◆ Brief ◆
Print all entries precisely as they are written.

(Collected data)
>>>>
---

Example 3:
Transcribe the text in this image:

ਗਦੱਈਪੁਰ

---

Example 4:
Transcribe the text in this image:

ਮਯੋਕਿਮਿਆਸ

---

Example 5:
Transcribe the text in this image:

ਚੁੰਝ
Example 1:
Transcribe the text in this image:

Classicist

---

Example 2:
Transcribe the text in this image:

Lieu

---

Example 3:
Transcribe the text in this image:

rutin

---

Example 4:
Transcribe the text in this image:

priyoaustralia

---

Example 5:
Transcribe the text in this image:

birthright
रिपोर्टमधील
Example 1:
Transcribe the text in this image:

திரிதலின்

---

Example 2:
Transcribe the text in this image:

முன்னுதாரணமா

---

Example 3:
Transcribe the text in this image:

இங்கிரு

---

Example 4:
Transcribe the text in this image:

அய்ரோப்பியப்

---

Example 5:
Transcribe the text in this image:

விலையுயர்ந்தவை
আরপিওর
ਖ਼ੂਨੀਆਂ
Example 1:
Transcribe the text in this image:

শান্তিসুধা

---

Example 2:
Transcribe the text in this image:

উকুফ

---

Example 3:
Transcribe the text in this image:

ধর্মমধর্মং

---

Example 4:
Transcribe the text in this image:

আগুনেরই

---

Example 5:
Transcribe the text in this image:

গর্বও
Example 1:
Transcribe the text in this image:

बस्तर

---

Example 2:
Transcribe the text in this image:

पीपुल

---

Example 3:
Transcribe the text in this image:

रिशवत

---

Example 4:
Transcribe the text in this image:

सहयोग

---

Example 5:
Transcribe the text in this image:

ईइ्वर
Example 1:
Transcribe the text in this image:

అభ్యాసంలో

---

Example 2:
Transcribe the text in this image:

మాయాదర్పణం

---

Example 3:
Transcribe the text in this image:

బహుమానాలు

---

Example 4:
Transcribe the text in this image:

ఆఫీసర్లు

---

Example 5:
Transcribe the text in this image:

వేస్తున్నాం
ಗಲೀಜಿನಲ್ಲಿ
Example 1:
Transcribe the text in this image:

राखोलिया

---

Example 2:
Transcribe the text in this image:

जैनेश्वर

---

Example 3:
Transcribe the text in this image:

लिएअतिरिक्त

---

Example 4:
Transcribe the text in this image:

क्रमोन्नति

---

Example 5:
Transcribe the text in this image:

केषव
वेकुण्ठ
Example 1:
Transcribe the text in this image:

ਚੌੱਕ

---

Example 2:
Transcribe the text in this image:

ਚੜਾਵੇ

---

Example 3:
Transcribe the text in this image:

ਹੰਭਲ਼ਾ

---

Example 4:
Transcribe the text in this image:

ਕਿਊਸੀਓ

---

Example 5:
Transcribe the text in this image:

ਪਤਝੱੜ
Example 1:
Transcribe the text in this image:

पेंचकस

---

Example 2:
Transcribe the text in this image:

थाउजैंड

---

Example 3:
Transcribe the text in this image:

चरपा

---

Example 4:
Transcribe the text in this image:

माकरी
<<<<
◆ Completed task ◆
---

Example 3:
Transcribe the text in this image:

ਗਦੱਈਪੁਰ

---

Example 4:
Transcribe the text in this image:

ਮਯੋਕਿਮਿਆਸ

---

Example 5:
Transcribe the text in this image:

ਚੁੰਝ
Example 1:
Transcribe the text in this image:

Classicist

---

Example 2:
Transcribe the text in this image:

Lieu

---

Example 3:
Transcribe the text in this image:

rutin

---

Example 4:
Transcribe the text in this image:

priyoaustralia

---

Example 5:
Transcribe the text in this image:

birthright
रिपोर्टमधील
Example 1:
Transcribe the text in this image:

திரிதலின்

---

Example 2:
Transcribe the text in this image:

முன்னுதாரணமா

---

Example 3:
Transcribe the text in this image:

இங்கிரு

---

Example 4:
Transcribe the text in this image:

அய்ரோப்பியப்

---

Example 5:
Transcribe the text in this image:

விலையுயர்ந்தவை
আরপিওর
ਖ਼ੂਨੀਆਂ
Example 1:
Transcribe the text in this image:

শান্তিসুধা

---

Example 2:
Transcribe the text in this image:

উকুফ

---

Example 3:
Transcribe the text in this image:

ধর্মমধর্মং

---

Example 4:
Transcribe the text in this image:

আগুনেরই

---

Example 5:
Transcribe the text in this image:

গর্বও
Example 1:
Transcribe the text in this image:

बस्तर

---

Example 2:
Transcribe the text in this image:

पीपुल

---

Example 3:
Transcribe the text in this image:

रिशवत

---

Example 4:
Transcribe the text in this image:

सहयोग

---

Example 5:
Transcribe the text in this image:

ईइ्वर
Example 1:
Transcribe the text in this image:

అభ్యాసంలో

---

Example 2:
Transcribe the text in this image:

మాయాదర్పణం

---

Example 3:
Transcribe the text in this image:

బహుమానాలు

---

Example 4:
Transcribe the text in this image:

ఆఫీసర్లు

---

Example 5:
Transcribe the text in this image:

వేస్తున్నాం
ಗಲೀಜಿನಲ್ಲಿ
Example 1:
Transcribe the text in this image:

राखोलिया

---

Example 2:
Transcribe the text in this image:

जैनेश्वर

---

Example 3:
Transcribe the text in this image:

लिएअतिरिक्त

---

Example 4:
Transcribe the text in this image:

क्रमोन्नति

---

Example 5:
Transcribe the text in this image:

केषव
वेकुण्ठ
Example 1:
Transcribe the text in this image:

ਚੌੱਕ

---

Example 2:
Transcribe the text in this image:

ਚੜਾਵੇ

---

Example 3:
Transcribe the text in this image:

ਹੰਭਲ਼ਾ

---

Example 4:
Transcribe the text in this image:

ਕਿਊਸੀਓ

---

Example 5:
Transcribe the text in this image:

ਪਤਝੱੜ
Example 1:
Transcribe the text in this image:

पेंचकस

---

Example 2:
Transcribe the text in this image:

थाउजैंड

---

Example 3:
Transcribe the text in this image:

चरपा

---

Example 4:
Transcribe the text in this image:

माकरी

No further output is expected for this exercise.